I’ve lost my car keys.
I remember the exact moment I last had them — a Thursday afternoon, getting home after hustling two kids home from their day’s-end activities, jostling our various bags and stray mittens and re-closing the car door on Isaac’s side. I had to leave again almost immediately after, and when I did I couldn’t find my keys.
They’re somewhere, of course. Logically, they’re somewhere in the 25 or so paces between the car and the house, buried under a layer or two of snow, perhaps by now shovel-tossed into the garden or our neighbour’s yard.
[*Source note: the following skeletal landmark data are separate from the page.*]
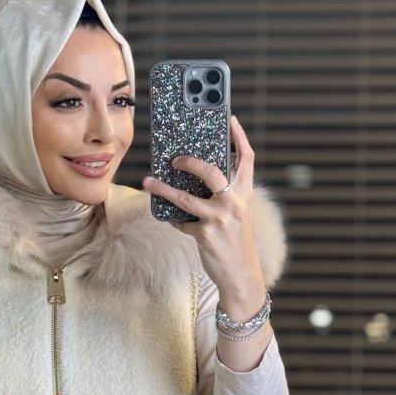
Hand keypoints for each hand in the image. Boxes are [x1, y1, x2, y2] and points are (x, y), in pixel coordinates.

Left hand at [141, 114, 265, 301]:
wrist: (241, 274)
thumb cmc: (237, 242)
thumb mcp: (238, 214)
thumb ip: (225, 196)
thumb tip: (196, 178)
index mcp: (245, 194)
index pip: (246, 160)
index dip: (239, 138)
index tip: (230, 120)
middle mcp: (234, 203)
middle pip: (211, 171)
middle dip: (189, 161)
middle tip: (174, 158)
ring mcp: (219, 219)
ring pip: (185, 197)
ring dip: (163, 189)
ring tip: (149, 182)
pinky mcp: (204, 234)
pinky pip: (181, 222)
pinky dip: (175, 220)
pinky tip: (171, 219)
Or, worse, they somehow got shovelled down to the end of the driveway and have been mangled by a snowplow or have fallen into a grating.
They’re somewhere. But I don’t know where. And this is maddening. And not only because it’ll cost $150 or so to replace them.
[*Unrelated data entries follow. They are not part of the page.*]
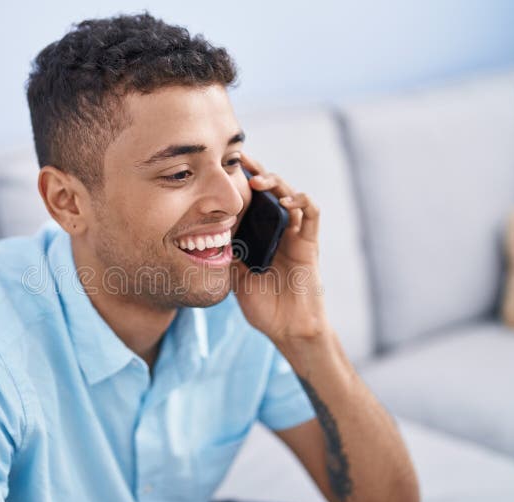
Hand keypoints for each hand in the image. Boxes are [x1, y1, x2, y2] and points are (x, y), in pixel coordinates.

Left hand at [230, 152, 328, 344]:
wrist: (287, 328)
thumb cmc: (262, 304)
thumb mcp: (233, 274)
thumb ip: (224, 253)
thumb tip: (200, 234)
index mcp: (258, 234)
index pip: (250, 199)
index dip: (239, 181)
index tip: (221, 166)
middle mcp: (277, 229)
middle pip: (270, 190)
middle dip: (256, 172)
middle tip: (239, 161)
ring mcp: (295, 234)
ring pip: (290, 194)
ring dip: (275, 183)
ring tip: (258, 182)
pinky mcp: (310, 243)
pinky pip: (312, 213)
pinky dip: (301, 201)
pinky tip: (284, 201)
It seems to be the season of losing things – so many layers, so many pockets, that who knows what ends up where? We lost a library book, one that I swear I had just seen and then — no. Not behind the back of a child’s bed or anywhere on the bookshelves I combed through obsessively, fretting less over the $4.99 replacement cost than the fact that it should have been there. If I could just see it. Rachel has lost a hat — her favourite hat, naturally; the one that fits just perfectly under her hood. Of course, it’s black, and relatively small (just like my car keys), could easily be mistaken for a sock, shoved in a drawer. In a bizarre twist of fate, she’s also lost her house keys, which has rendered our household some perverse iteration of the Hotel California: she can’t check out, and I can never leave.
I lost a ring once: a 13th birthday present from my cousin, Nancy, who had had her own 13th-birthday ring restyled and resized for me. It flipped off a beach towel into long grass at my summer camp, where I had foolishly worn it. That was nearly 30 years ago, and I still feel that I could never properly look Nancy in the eye again. I haven’t since. I’d love to. And I can’t bear the thought.
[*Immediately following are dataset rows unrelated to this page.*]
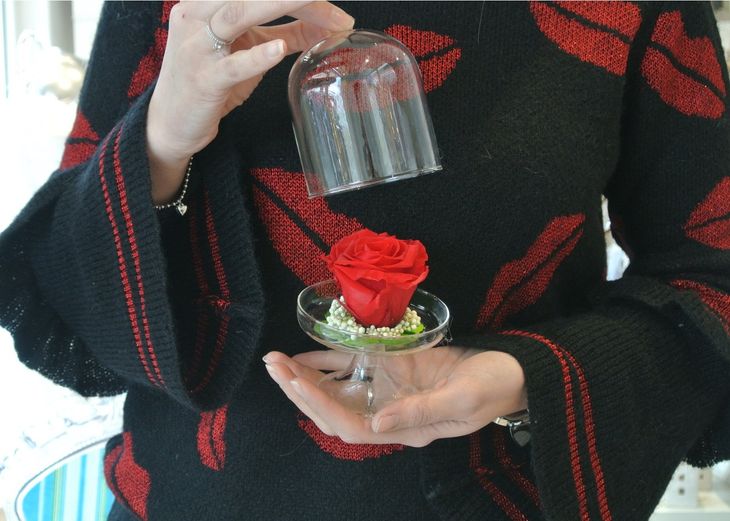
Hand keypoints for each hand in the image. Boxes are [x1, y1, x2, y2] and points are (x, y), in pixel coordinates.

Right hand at [147, 0, 354, 202]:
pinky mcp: (203, 80)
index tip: (331, 1)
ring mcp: (196, 47)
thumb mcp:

Perhaps not coincidentally, we’re reading The Borrowers with Isaac.
We lose swimming goggles, recipes, Rowan’s piano homework sheets, still more books, the New York Times Magazine (recovered behind a chair in Rowan’s room: “Why would I have the New York Times?” he asked, as though I might have a decent answer for him). We lose mittens, Tupperware lids, gym membership cards, Isaac’s sneakers, my favourite hoodie, bobby pins to hold back Rowan’s hair. We forget the music back for piano lessons, the swimming bag for swimming lessons, the reusable bags for the grocery store, come back and run around and dig up what we can and go forth, go forth, go forth into the day.